> [РАБОЧЕЕ ЗАДАНИЕ 1]:
Кем назвалась французская гувернантка в отрывке о Ташкенте, чтобы ей разрешили свидание с Кэпдевилем в тюрьме?
> [РАБОЧЕЕ ЗАДАНИЕ 2]:
Напишите продолжение отрывка о Ташкенте, начиная сразу после последнего предложения.

> [ВЫБРАННЫЙ ОТРЫВОК]:
Я также услышал, что был схвачен французский офицер Кэпдевил. Напомню, что он вез мои письма в Кашгар. Его арестовали, когда проезжал через Ош, и он был отправлен в тюрьму назад в Ташкент. В Ташкенте была французская гувернантка. Эта мужественная женщина сделала все, что только могла для Кэпдевиля и попросила разрешения увидеться с ним в тюрьме. Власти отказали ей в этом. Тогда она сказала, что она его жена! В этом случае свидание разрешили.
Заключенные находились за решеткой, а их посетители на некотором расстоянии от них за барьером. Между ними прохаживались тюремные надзиратели. Все заключенные и их посетители кричали изо всех сил, чтобы перекричать других, и пытались сквозь шум голосов услышать друг друга. Кэпдевилю удалось сказать своей посетительнице, что мои бумаги были сожжены. Впоследствии я узнал, что солдаты, арестовавшие его, использовали мои письма как папиросную бумагу. Бумага была тонкой, чистой и подходящей толщины! Можно только вообразить, что случилось бы, если б мои проявляющиеся чернила отреагировали на высокую температуру! Бедный Кэпдевиль был в ужасном состоянии — грязный и подавленный. Трудно было помочь ему чем-то, кроме посылки небольшой передачи для моральной поддержки.
Однажды в июле я увидел вокруг памятника генералу Кауфману строительные леса. Фигуру самого генерала убрали, но оставили двух солдат — горниста и знаменосца. Позже, поняв, что оставшиеся в результате скульптуры представляют собой странный, негармоничный и ужасно скомпонованный памятник, фигуры солдат также убрали с постамента.

> [СОХРАНЁННЫЕ ДАННЫЕ]:
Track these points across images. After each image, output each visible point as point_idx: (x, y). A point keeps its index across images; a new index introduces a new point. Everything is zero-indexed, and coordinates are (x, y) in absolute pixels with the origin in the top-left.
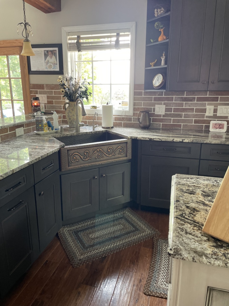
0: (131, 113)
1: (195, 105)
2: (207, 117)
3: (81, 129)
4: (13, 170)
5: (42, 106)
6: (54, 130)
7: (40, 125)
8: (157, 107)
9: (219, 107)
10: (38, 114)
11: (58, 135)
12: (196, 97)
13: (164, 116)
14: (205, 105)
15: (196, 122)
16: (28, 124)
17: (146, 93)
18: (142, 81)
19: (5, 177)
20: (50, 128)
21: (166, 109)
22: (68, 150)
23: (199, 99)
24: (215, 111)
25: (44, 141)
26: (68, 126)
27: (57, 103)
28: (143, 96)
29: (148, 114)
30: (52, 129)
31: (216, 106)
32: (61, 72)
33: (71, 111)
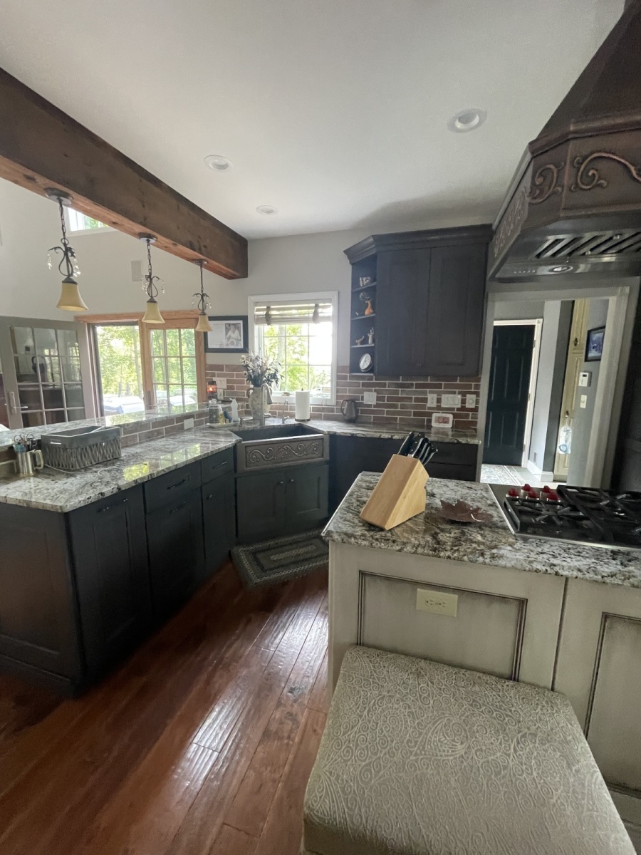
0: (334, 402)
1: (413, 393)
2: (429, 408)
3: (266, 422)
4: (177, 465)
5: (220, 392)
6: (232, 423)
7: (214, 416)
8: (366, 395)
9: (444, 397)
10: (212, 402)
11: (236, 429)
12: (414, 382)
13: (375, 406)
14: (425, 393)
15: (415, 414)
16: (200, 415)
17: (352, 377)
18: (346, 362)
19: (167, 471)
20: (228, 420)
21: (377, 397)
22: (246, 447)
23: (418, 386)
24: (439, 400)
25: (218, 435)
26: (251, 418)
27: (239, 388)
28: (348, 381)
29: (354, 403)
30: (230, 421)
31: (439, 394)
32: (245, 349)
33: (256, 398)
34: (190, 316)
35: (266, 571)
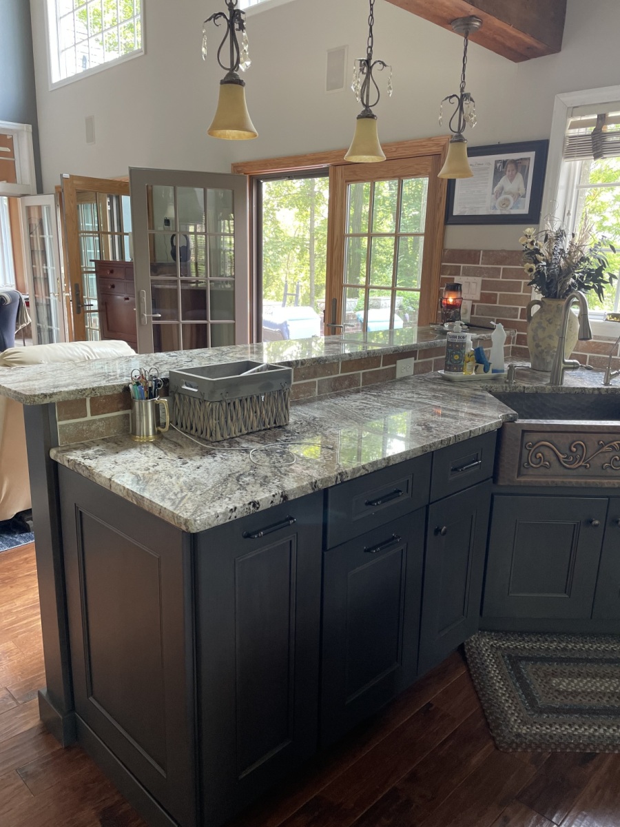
...
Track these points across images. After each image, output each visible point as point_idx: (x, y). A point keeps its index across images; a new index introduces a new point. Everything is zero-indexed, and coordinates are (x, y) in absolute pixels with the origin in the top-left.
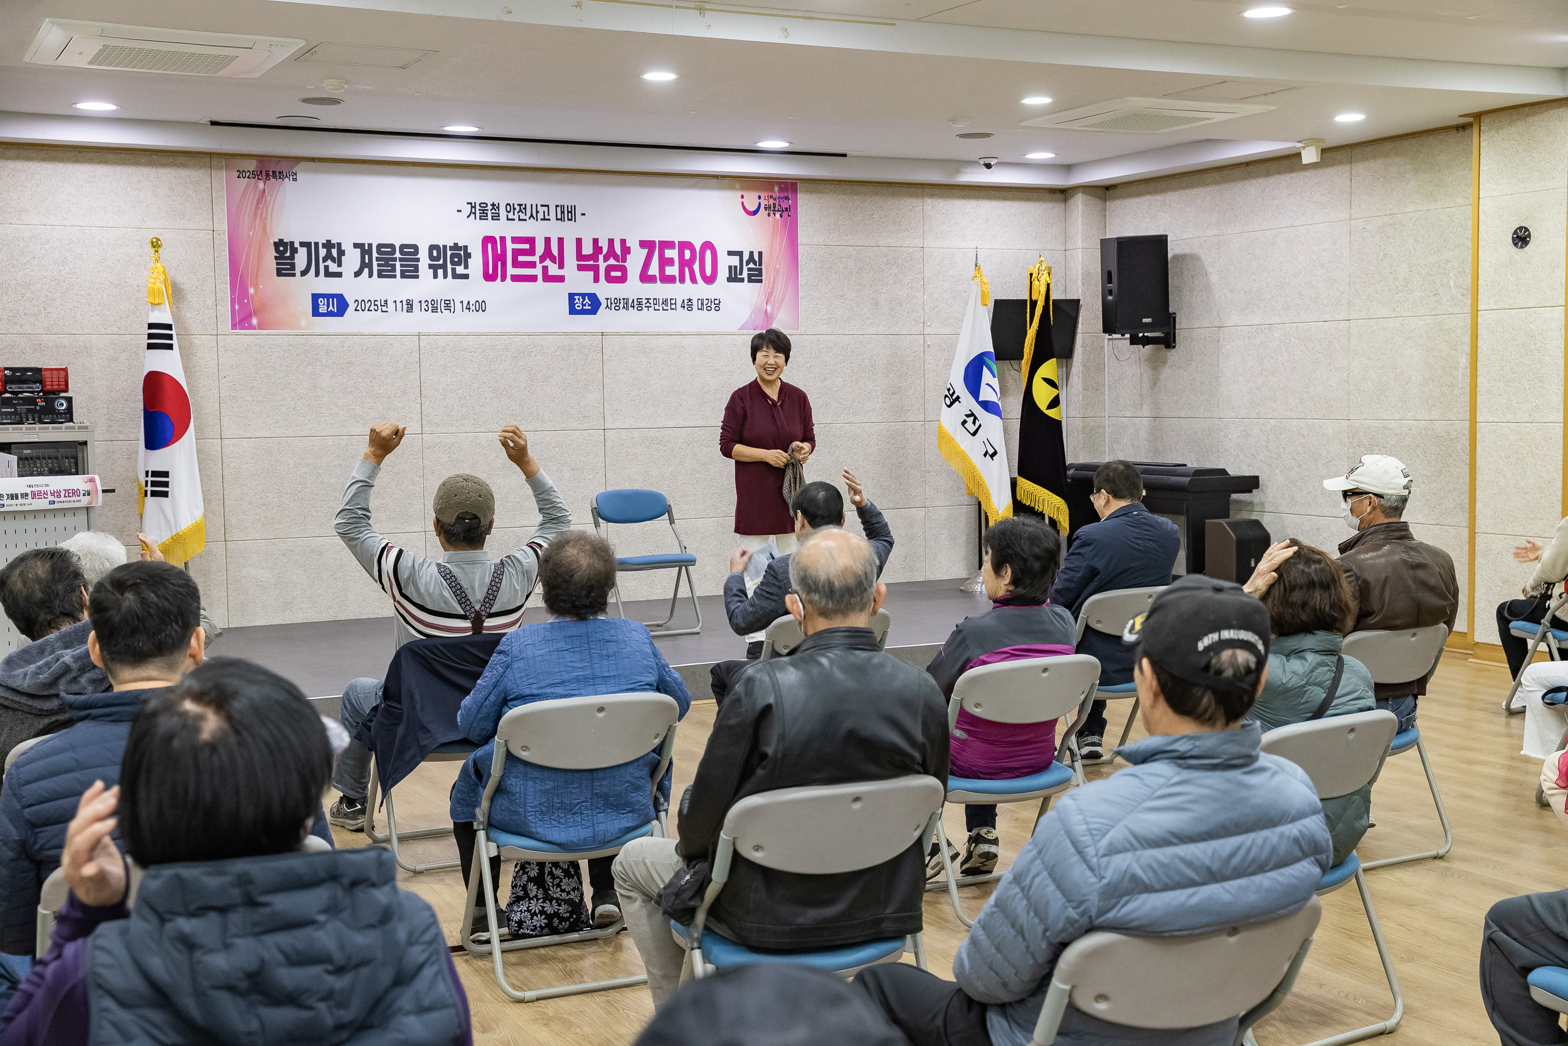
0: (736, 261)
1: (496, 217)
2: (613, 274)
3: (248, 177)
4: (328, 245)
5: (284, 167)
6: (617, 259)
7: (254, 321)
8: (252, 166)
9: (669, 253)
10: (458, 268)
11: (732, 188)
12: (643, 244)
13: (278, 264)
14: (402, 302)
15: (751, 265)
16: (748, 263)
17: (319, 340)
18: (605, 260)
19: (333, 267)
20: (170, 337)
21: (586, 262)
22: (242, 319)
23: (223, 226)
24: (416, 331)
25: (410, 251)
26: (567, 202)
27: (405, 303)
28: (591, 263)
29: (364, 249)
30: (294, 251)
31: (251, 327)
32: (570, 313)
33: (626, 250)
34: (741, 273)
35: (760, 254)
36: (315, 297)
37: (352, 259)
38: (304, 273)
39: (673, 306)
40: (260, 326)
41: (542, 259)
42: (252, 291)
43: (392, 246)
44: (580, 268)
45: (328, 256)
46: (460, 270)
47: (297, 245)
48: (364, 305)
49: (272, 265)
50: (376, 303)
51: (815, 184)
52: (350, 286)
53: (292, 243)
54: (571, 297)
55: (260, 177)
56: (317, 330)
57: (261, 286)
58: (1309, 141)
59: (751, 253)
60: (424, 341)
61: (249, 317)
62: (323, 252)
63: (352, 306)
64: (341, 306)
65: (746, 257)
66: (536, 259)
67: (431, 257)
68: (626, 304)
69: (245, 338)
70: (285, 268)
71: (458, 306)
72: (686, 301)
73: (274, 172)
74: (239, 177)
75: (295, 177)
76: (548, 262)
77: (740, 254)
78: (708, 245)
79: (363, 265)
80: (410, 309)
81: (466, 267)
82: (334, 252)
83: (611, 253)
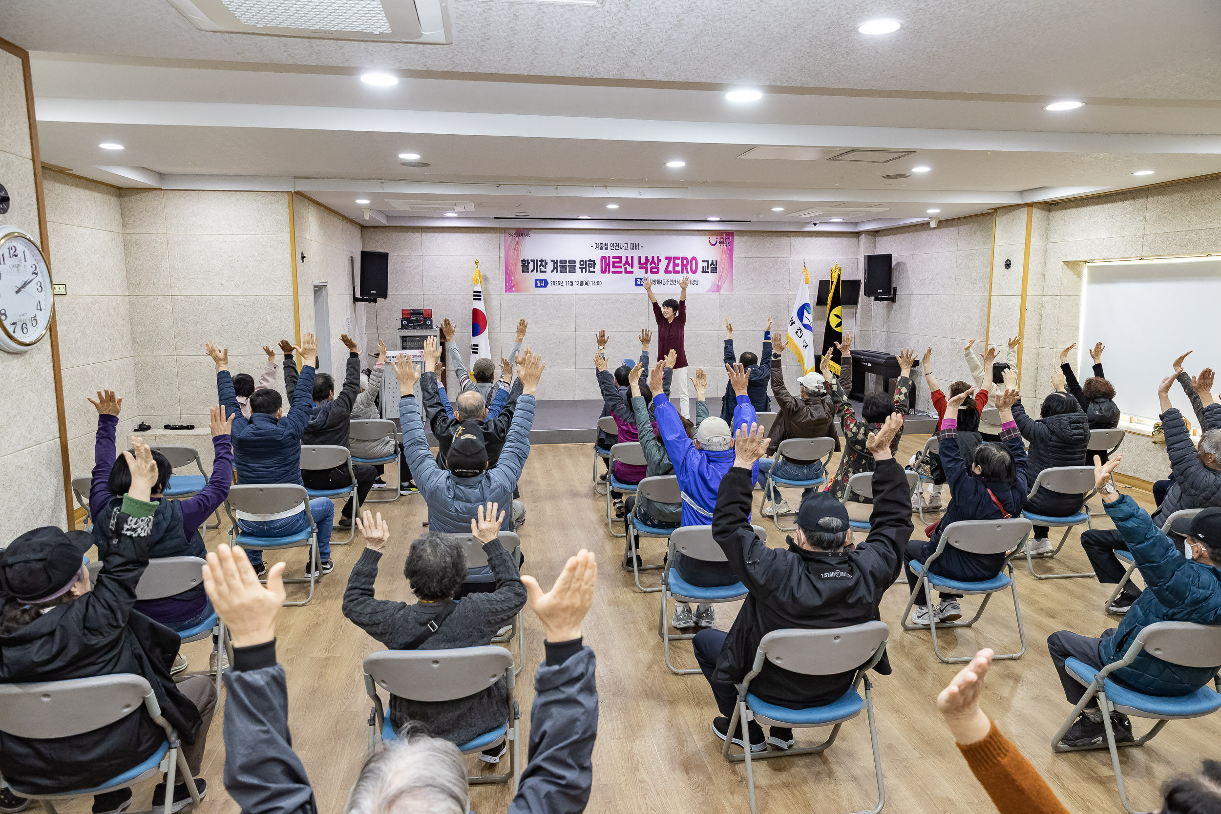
--
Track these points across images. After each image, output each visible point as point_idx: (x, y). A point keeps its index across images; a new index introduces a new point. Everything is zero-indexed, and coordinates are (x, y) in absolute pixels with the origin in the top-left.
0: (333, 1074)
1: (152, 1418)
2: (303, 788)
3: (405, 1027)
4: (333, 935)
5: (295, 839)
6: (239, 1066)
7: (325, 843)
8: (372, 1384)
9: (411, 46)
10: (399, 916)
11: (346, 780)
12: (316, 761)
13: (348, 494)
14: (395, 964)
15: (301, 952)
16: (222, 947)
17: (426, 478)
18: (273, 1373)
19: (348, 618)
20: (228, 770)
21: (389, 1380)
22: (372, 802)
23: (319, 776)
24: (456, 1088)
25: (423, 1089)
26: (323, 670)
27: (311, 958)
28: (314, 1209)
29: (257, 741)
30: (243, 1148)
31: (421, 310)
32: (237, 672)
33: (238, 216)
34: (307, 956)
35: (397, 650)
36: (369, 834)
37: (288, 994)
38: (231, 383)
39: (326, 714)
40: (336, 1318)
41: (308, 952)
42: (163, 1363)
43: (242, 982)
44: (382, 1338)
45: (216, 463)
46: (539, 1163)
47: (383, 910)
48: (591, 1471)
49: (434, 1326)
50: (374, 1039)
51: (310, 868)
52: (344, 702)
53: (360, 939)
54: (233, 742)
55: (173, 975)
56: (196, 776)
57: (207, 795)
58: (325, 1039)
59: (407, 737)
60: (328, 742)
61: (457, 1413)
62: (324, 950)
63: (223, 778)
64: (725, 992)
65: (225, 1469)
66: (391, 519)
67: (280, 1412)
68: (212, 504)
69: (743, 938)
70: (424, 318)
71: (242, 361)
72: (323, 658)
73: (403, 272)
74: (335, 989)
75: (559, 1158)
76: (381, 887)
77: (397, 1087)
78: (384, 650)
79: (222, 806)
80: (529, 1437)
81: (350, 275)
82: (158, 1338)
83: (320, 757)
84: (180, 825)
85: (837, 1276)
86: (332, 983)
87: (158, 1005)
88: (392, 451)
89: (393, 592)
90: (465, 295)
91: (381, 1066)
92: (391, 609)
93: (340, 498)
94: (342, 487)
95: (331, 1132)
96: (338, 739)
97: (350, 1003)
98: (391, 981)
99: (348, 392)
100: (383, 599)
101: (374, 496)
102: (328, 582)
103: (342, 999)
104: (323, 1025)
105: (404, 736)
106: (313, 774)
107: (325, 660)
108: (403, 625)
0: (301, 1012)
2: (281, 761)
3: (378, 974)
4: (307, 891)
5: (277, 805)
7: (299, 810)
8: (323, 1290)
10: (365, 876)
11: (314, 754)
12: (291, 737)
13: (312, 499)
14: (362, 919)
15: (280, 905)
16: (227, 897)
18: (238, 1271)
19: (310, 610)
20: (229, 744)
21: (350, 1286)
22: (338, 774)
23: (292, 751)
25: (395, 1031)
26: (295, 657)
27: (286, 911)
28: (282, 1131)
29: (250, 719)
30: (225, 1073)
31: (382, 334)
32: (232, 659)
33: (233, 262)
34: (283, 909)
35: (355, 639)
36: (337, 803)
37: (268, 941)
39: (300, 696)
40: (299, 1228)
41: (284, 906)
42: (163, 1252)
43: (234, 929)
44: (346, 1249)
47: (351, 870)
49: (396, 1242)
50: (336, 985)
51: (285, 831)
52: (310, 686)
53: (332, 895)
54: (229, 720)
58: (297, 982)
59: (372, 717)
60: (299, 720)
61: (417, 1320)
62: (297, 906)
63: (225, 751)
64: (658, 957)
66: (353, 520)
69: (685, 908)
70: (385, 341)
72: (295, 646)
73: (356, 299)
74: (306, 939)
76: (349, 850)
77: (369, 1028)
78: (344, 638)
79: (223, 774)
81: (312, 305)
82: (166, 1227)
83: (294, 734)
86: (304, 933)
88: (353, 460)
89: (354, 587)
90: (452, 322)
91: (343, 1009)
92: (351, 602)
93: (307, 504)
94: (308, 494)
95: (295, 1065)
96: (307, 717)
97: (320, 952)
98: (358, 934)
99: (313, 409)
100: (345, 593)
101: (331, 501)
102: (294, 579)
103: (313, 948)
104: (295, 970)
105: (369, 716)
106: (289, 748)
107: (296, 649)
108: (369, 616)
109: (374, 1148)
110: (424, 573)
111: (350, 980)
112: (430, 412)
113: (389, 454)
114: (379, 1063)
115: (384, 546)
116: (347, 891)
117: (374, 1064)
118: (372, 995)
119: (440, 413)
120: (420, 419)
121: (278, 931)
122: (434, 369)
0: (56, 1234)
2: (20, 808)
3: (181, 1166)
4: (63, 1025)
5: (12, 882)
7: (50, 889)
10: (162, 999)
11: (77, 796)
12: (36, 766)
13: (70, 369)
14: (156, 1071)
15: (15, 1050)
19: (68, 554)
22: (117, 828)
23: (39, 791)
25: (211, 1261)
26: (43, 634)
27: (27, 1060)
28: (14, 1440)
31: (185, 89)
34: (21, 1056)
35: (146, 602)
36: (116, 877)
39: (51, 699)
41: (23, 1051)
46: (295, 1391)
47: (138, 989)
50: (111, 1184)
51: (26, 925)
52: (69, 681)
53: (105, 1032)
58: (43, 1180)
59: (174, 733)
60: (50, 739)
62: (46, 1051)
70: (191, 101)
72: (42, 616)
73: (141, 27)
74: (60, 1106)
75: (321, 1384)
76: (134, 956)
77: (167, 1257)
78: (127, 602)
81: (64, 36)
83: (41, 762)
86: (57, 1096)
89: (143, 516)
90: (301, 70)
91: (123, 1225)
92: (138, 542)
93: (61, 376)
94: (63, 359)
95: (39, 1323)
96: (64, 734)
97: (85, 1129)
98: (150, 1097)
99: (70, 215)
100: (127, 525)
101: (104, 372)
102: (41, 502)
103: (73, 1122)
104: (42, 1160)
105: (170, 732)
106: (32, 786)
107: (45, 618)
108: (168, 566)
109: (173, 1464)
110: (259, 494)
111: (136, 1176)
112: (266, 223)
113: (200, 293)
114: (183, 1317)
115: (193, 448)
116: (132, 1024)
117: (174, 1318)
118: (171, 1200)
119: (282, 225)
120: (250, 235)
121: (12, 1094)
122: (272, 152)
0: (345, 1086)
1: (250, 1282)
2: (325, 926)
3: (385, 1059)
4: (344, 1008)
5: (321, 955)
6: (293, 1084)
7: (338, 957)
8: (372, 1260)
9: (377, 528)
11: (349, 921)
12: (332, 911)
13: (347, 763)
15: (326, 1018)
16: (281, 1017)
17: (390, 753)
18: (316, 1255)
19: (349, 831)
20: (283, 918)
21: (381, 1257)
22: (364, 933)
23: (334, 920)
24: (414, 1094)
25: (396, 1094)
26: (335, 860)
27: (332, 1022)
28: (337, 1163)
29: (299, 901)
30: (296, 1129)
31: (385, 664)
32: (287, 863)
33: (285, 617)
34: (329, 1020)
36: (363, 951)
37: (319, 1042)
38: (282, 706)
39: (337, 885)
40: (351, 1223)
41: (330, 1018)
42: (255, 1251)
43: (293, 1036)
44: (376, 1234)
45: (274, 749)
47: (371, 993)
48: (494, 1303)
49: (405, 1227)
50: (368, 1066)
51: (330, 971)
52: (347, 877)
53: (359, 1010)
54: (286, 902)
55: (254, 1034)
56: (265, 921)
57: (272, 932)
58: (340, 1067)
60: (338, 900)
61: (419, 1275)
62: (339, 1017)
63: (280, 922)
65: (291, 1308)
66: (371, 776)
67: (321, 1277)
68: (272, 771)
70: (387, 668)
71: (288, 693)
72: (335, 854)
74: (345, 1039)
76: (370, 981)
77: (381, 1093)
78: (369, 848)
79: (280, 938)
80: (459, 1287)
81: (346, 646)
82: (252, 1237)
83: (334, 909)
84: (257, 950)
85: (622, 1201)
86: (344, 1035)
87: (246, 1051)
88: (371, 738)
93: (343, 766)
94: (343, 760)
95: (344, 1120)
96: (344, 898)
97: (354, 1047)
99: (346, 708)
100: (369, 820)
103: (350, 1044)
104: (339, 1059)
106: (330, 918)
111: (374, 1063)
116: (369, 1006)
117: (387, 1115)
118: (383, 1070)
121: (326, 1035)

> [ОЖИДАЕМЫЙ РЕЗУЛЬТАТ 1]:
Его женой.

> [ОЖИДАЕМЫЙ РЕЗУЛЬТАТ 2]:
Единственным скульптором в Ташкенте в это время был австрийский военнопленный по фамилии Гатч. Его попросили сделать статую рабочего, несущего флаг, но флаг должен был быть обязательно красным. Гатч, как говорили, отказался ваять такую скульптуру. Большевики в немалой степени опасались, что люди могут подумать, что рабочий несет какой-то другой флаг, и таким образом морально унизиться. В конце концов, Гатч сделал бюст Ленина, но единственно доступный ему материал был настолько нестойким, что ухо у Ленина отвалилось при первом же ливне. Помимо этого бюста Ленина, Гатч сделал красивый памятник умирающему верблюду, в память тысяч австрийских военнопленных, погибших в Туркестане. Я видел его на кладбище вскоре после того, как он был там установлен. Полагаю, он также вскоре развалился вследствие некачественного материала, из которого он был сделан и который лишь и был доступен бедному скульптору.
В это время большевики издали указ о том, что люди, которые женятся, могут купить четыре бутылки вина и дополнительно сверх обычного пайка еще немного продуктов, чтобы отпраздновать это событие. Многие люди, уже венчавшиеся в церкви, решили воспользоваться этим, чтобы получить немного дешевой еды и удовольствие, и снова регистрировали свой брак, теперь уже в гражданском бюро записи актов гражданского состояния (в ЗАГСе).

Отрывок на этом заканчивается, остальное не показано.